The article revealed a government pathologist believed a shark charged Crouch while he was swimming or after he drowned, so doubts lingered over his cause of death. Another young surfer told then-police sergeant Jim Lowe they saw a shark nearby about the time of Crouch’s disappearance.
“It took a combination of clippings, digitised newspapers and bound volumes of the original newspapers to verify the missing windsurfer as the drowning victim and possible shark attack victim,” Stillman says.
“Finally being able to confirm the correct date as being 1986 and now having the name of the victim is a pleasing tying up of loose ends to a mystery I didn’t think I’d resolve.”
The Australian shark incident database has since corrected its entry because of The Age’s findings.
Lowe, aged 89, still lives in Foster, about 20 minutes’ drive from Waratah Bay, where Crouch was last seen alive.
The now-retired sergeant has 13 grandchildren and 19 great-grandchildren, and rarely goes down for a swim these days – particularly after Crouch’s remains were found all those years ago.

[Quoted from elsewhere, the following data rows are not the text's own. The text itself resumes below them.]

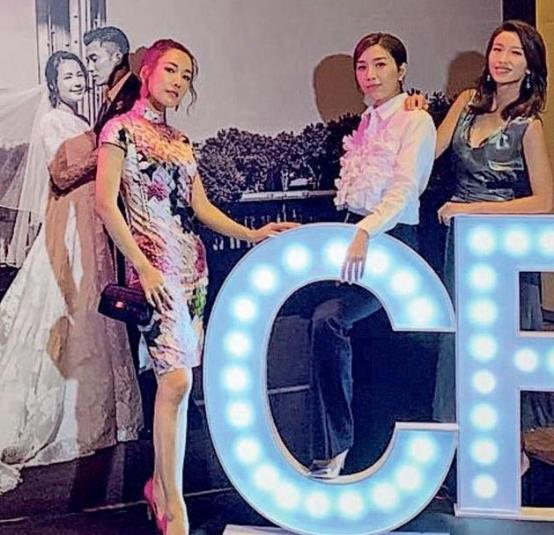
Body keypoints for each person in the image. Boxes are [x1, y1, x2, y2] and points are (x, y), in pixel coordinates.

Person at [95, 39, 296, 535]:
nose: (179, 81)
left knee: (179, 385)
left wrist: (252, 234)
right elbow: (105, 204)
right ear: (146, 71)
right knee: (177, 380)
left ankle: (161, 489)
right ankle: (174, 505)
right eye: (171, 70)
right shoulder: (119, 130)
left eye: (186, 75)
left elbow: (199, 207)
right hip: (154, 269)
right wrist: (142, 267)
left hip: (192, 268)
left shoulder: (182, 141)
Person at [406, 20, 554, 471]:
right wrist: (413, 116)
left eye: (514, 52)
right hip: (462, 248)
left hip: (505, 250)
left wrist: (475, 210)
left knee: (501, 352)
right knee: (464, 348)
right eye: (497, 49)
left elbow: (544, 202)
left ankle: (512, 456)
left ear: (530, 65)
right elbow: (425, 155)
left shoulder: (529, 125)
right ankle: (472, 454)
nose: (502, 59)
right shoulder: (467, 103)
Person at [0, 51, 142, 494]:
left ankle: (108, 419)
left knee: (97, 314)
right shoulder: (52, 123)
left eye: (80, 74)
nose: (77, 81)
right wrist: (106, 148)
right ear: (53, 85)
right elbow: (61, 175)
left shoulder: (83, 122)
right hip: (69, 227)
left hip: (92, 226)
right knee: (73, 311)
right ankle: (70, 423)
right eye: (67, 76)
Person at [309, 33, 436, 479]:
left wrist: (365, 230)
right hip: (356, 238)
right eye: (362, 67)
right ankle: (340, 447)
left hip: (391, 241)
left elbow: (405, 191)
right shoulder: (367, 121)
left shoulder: (415, 120)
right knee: (325, 322)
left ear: (401, 70)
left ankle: (337, 446)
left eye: (380, 64)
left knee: (330, 319)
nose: (370, 75)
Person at [83, 26, 141, 135]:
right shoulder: (110, 95)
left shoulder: (137, 96)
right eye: (88, 61)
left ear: (117, 57)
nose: (89, 68)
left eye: (94, 59)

But today, he’s looking out over the bay, reflecting on the 32-year-old from Western Australia. Police believe he set out from Walkerville South, intending to windsurf about 10 kilometres over to Sandy Point.
It’s still unclear how far Crouch travelled and where his body later ended up.
“We assumed that he was blown off the surfboard and was actually swimming because his harness was separated from him,” Lowe says.
“His autopsy showed massive, massive shark attack injuries.
“The size of the shark must have been huge. I can’t say any more than that.”
More than a dozen shark sightings have been reported off Victoria’s coastline this summer on the crowdsourcing shark alert app, Dorsal – including many on the southern edge of Port Phillip Bay.
An uptick in sightings isn’t unusual for this time of year, given more people are out on the water, according to the fisheries authority.
A number of tagged great white sharks live around the heads of the bay, which otherwise has strong populations of gummy and mako sharks.
After Crouch’s death, Lowe gave an interview on local radio, in which he says he emphasised one point: the ocean is where sharks live.
At the time, half a dozen locals called him afterwards to agree. It’s something he stands by today: as long as people venture into the sharks’ habitat, they run the risk – albeit a small one – of confronting a beast.
“It’s a bit like walking into the wild in Africa,” Lowe says.
Lowe’s memories of Crouch’s case have faded in the decades since, but the year of his disappearance – 1986 – remains clear, as Lowe retired from the police force in 1987.
He remembers once flying over the entrance to Shallow Inlet, which opens onto Waratah Bay, and seeing sharks there in the shallows.
Their snouts were pointed towards the bank, and they were lined up like soldiers.